Statins were introduced into clinical practice as cholesterol-lowering agents through the inhibition of 3-hydroxy-3-methylglutaryl-coenzyme A (HMG CoA) reductase and have since been shown to possess pleotropic actions both dependent and independent of HMG CoA reductase inhibition. Statins exert beneficial effects on inflammation and coagulation as well as epithelial, endothelial, and immune cell function. Several retrospective studies have demonstrated that prior statin therapy is associated with improved survival in sepsis, including pneumonia. In a healthy-volunteer, inhaled LPS-induced model of lung injury, pretreatment with a statin reduced pulmonary markers of inflammation Despite this promising background, two large, multicenter randomized controlled trials published in 2014 did not demonstrate any advantage to statin therapy in ARDS. The American SAILS (Statins for Acutely Injured Lungs from Sepsis) study, investigating rosuvastatin, reported no mortality benefit and possible renal harm, whereas the Irish Critical Care Trials Group HARP-2 (Hydroxymethylglutaryl-CoA reductase inhibition with simvastatin in Acute lung injury to Reduce Pulmonary dysfunction) study, examining simvastatin, showed no statistically significant improvement in ventilator-free days, although it was potentially underpowered to detect a small difference in mortality.

Angiotensin-Converting Enzyme Inhibitors

The severe acute respiratory syndrome epidemic led to the discovery of a novel coronavirus, the receptor for which is a variant of the angiotensin-converting enzyme (ACE), implicating the renin-angiotensin system (RAS) in ARDS. ACE converts angiotensin I into angiotensin II, and angiotensin II, acting through the angiotensin-1 receptor (AT1R), mediates vasoconstriction, alveolar permeability, and lung injury. ACE2 degrades angiotensin II; therefore excessive ACE activity or ACE2 deletion is associated with worse lung injury.

Genetic observational studies in humans have supported the concept that the RAS is important in the development and outcome of ARDS. The ACE DD genotype is associated with increased ACE activity and worse outcome in ARDS. A retrospective study has shown that prior treatment with an ACE inhibitor was associated with decreased mortality in patients requiring hospitalization for community-acquired pneumonia.
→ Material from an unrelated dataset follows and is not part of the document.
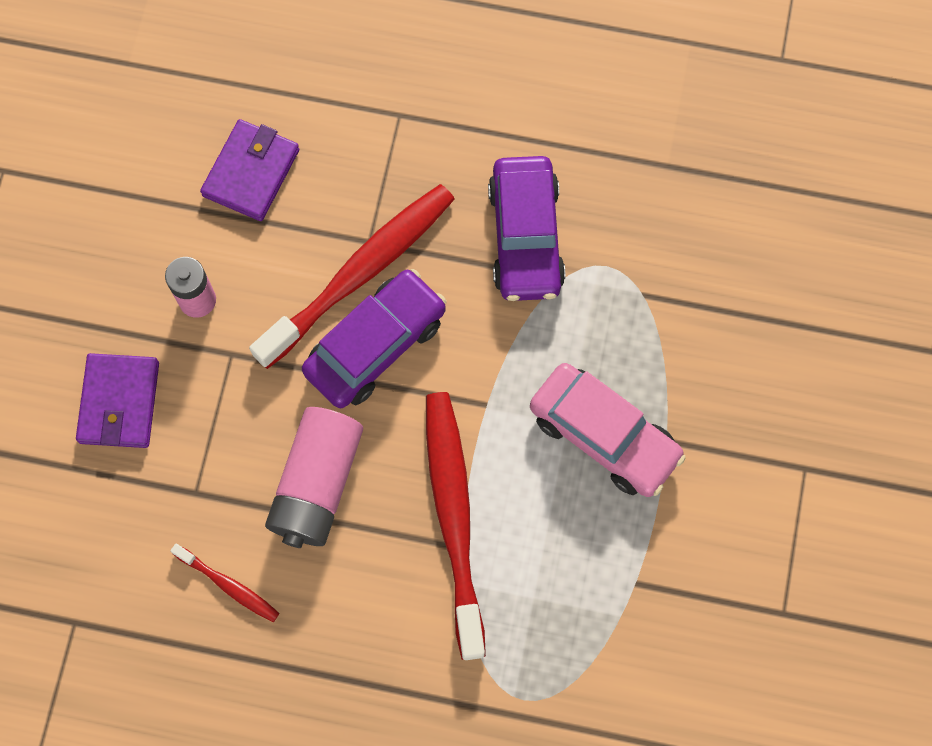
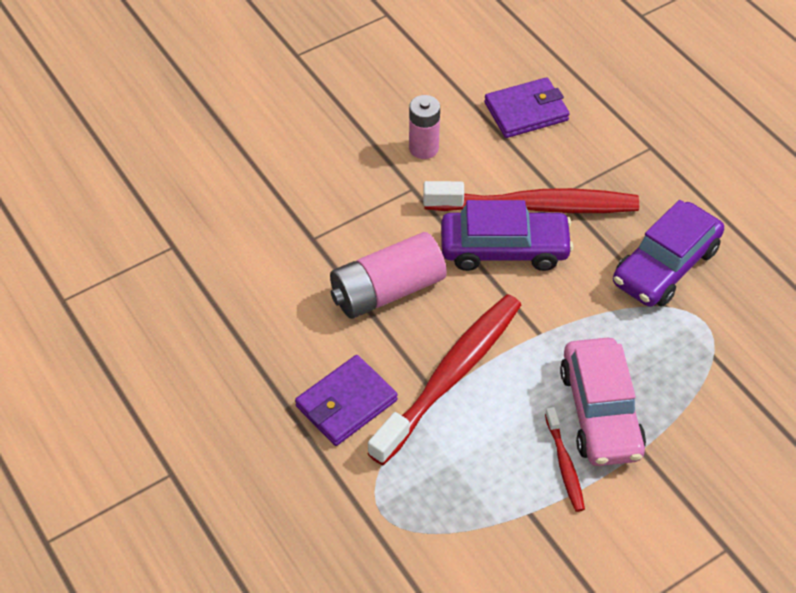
camera: 45 degrees right, 20 degrees down
(119, 402) = (322, 163): purple wallet -> purple wallet (346, 403)
(228, 585) = (276, 298): red toothbrush -> red toothbrush (564, 464)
Therapeutic modulation of the RAS with recombinant ACE2, ACE inhibition, and AT1R blockade with losartan attenuate pulmonary inflammation in rodent models of LPS-induced ARDS and ventilator-induced lung injury. Human studies are awaited.

Induced Hypothermia

Hypothermia decreases metabolism by 25% at 33° C, reducing oxygen consumption and CO ₂ production and thus ventilatory demand. It also decreases proinflammatory gene transcription and exerts an anti-inflammatory effect. In animal models, induced hypothermia reduces the expression of intracellular adhesion molecule-1, interleukin-1β levels, the pulmonary accumulation of neutrophils, and histologic lung damage. Several case reports have documented the successful use of hypothermia (33 to 34° C) for severe ARDS. To date, there has been only one small study of 19 patients with sepsis-associated severe ARDS treated with induced hypothermia. Mortality was reduced by 33% at a mean temperature of 33.7° C. The reduction in body temperature was associated with a reduction in alveolar-arterial oxygen gradient, heart rate, and cardiac index and an increase in oxygen extraction, although oxygen consumption interestingly remained unchanged. Further research is required.